Please note: This course will be taught in hybrid mode. Hybrid delivery of courses will include synchronous live sessions during which on campus and online students will be taught simultaneously.

Marco Steenbergen has been a professor of political methodology at the University of Zurich since 2011. Prior to that, he held appointments at the University of Bern, the University of North Carolina at Chapel Hill, and Carnegie Melon University. Marco’s research covers methodology, as well as political psychology. He has published several books and articles in these areas. His current research focuses on electoral consideration sets, cleavages and identities, and new forms of political participation.

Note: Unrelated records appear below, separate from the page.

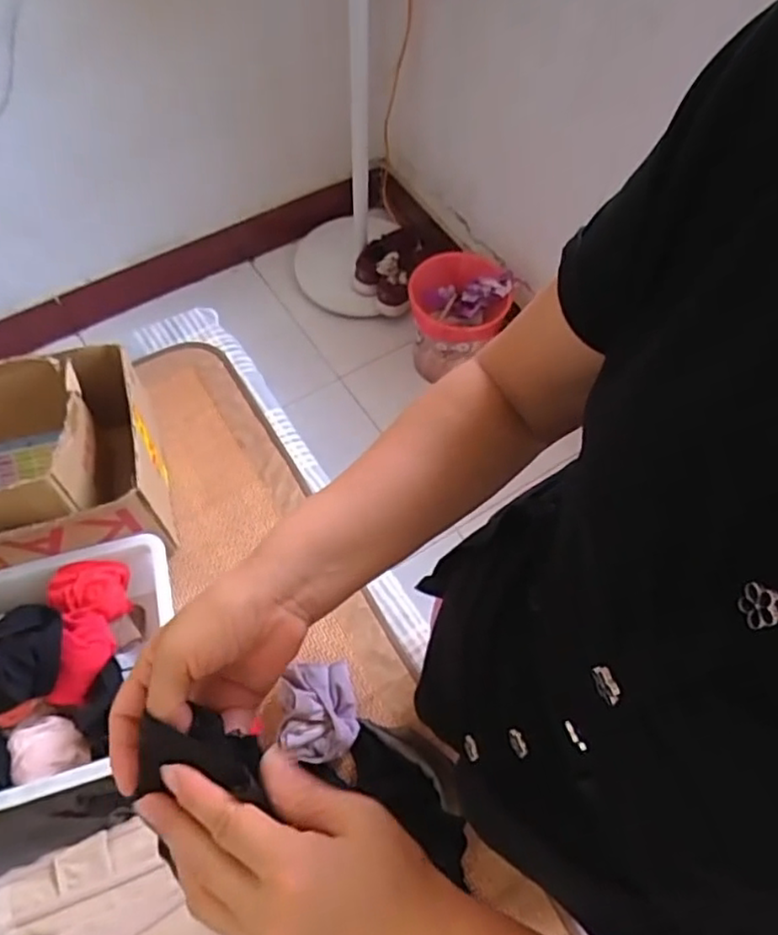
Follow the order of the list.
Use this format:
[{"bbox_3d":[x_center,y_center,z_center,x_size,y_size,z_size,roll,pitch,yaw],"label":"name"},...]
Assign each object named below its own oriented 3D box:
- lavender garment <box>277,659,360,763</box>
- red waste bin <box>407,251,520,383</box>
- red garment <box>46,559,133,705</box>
[{"bbox_3d":[-0.086,0.304,0.823,0.092,0.049,0.117,-2,61,-3],"label":"lavender garment"},{"bbox_3d":[0.169,-0.363,1.587,0.245,0.215,0.251,1,61,-1],"label":"red waste bin"},{"bbox_3d":[-0.380,0.198,0.807,0.090,0.055,0.171,-2,61,-2],"label":"red garment"}]

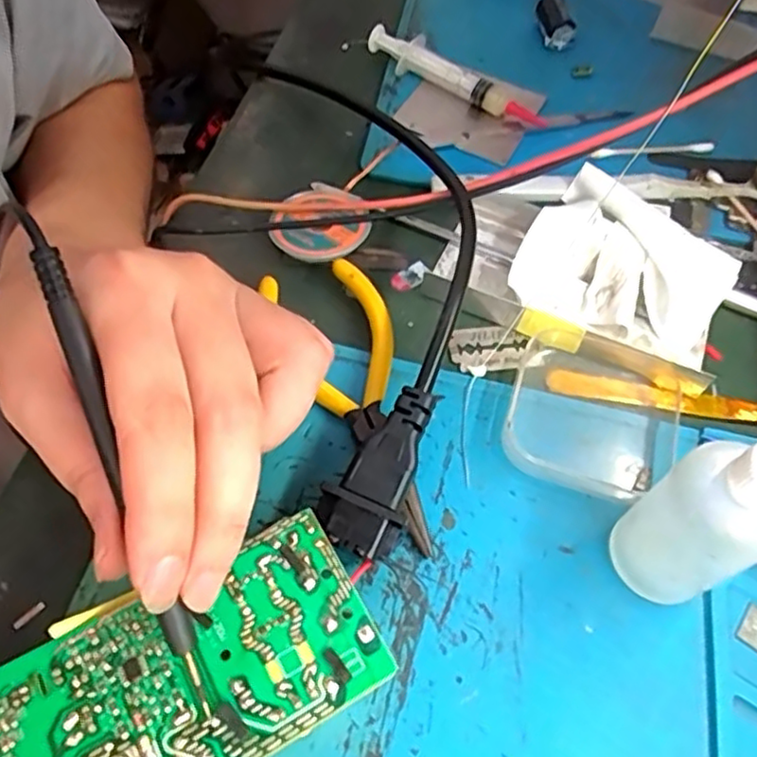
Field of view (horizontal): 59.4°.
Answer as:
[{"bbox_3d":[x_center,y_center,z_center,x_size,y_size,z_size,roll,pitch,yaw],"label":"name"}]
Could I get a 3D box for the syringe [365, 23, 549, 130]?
[{"bbox_3d":[0.042,-0.167,0.370,0.115,0.021,0.012,32,60,15],"label":"syringe"}]

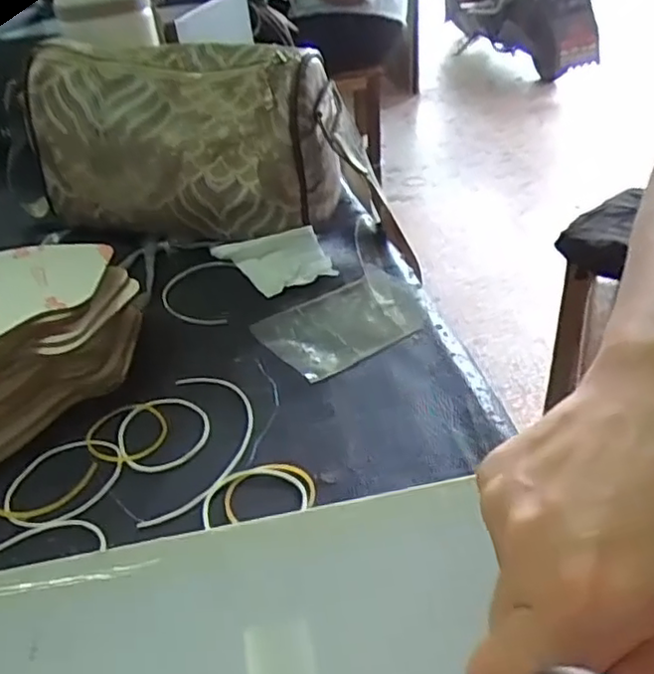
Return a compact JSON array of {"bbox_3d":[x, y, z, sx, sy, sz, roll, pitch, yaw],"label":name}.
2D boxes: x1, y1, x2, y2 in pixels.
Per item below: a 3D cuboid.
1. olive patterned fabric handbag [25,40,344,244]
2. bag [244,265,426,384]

Catarina is a doctoral candidate at the Chair for Political Methodology under Prof. Dr. Marco Steenbergen’s supervision and is working on the project “Large-Scale Political Participation: Issue Identification, Deliberation, and Co-creation”. She received a master’s degree in International Studies, with a focus on political polarization in text-as-data, from ISCTE (Portugal) in 2022. She has an engineering background with a bachelor’s and master’s degree in Biomedical Engineering from IST (Portugal) and the University of Twente (Netherlands). In addition to her studies, she worked as a Data Scientist in the industry and as an assistant professor of data mining, machine learning, and deep learning at ISEG University (Portugal). Her main interests are in the areas of political representation, deliberative democracy, and computational social science.

Course Content

Images and text are among the most common data materials in the social and behavioural sciences, Over the past two decades, our ability to learn patterns in these types of data has grown by leaps and bounds thanks to advances in deep learning. Deep learning methods engage layers of hidden nodes to extract data representations. They play a crucial role in natural language processing, image processing, and the analysis of video. As such, they are quickly becoming an indispensable tool in the social and behavioural sciences for the classification of texts, images, and videos.

In this course, you will get hands on experience in programming deep learning algorithms in Python. After learning the basics of Python and deep learning, we will build our own classifiers and use state-of-the-art pre-trained models. A focus will be given to convolutional neural networks for images and transformers and embeddings for natural language processing. After describing the logic and architecture of the algorithms, you will have a chance to gain hands-on experience programming them using Python under the supervision of expert programmers.

Course Objectives

    1. To learn the basic principles of Python programming.
    2. To learn the foundations of deep learning, including activation functions, network topologies, computational graphs, and optimization.
    3. To learn the most common deep learning algorithms for text analysis.
    4. To learn the most common deep learning algorithms for vision.
    5. To lay a solid foundation in deep learning that allows you to keep up in a rapidly changing field.

Course Prerequisites

Prior knowledge of Python is not required; the course will teach the basic essential skills. However, prior familiarity with analyzing data (preferably using R) is a must. Additionally, having had prior exposure to machine learning and its validation strategies is highly recommended.

Required textbook

Chollet, François. 2021. Deep Learning with Python. Shelter Island, NY: Manning Publications. 2nd edition. ISBN: 978-1-61729-686-4. (This booked will be provided by ESS.)


This course will be taught using Python. We will be working in the cloud using the Google Colab. In that way, there is less risk of over-burdening your own computer.

Background knowledge required:


Calculus – Elementary

Linear Regression – Elementary


OLS – Elementary

Maximum Likelihood – Elementary


Python  – Elementary

R – Moderate






This course will be taught using Python. We will be working in the cloud using the Google Colab. In that way, there is less risk of over-burdening your own computer.



10.00-10.45          Theory: Introduction to deep learning.

10.45-13 .00          Practice: Setting up Google Colab; basic Python skills.

13.00.-14.00         Lunch.

14.00-16.00          Practice: Advanced Python skills.

16.00-17.45          Practice: Data wrangling with Python.


10.00-13.00          Theory: Multi-layer perceptrons (MLPs); tensors; computational graphs.

13.00-14.00          Lunch.

14.00-15.30          Theory: Optimization and backpropagation.

15.30-17.45          Practice: MLPs.


10.00-11.00          Theory: Visual data.

11.00:13.00          Convolutional neural networks (CNNs) I.

13.00-14.00          Lunch.

14.00-15.00          CNNs II.

15.00-17.45          Practice: CNNs with image data, including data preparation.


10.00-11.00          Theory: Text data.

11.00-13.00          Theory: Embeddings (Glove).

13.00-14.00          Lunch.

14.00-16.00          Practice: Embeddings (Glove).

16.00-17.45          Theory: Transformers I.


10.00-11.30          Theory: Transformers II.

11.30-13.00          Practice: Transformers I.

13.00-14.00          Lunch.

14.00-16.00          Practice: Transformers II.

16.00-17.45          Recent developments.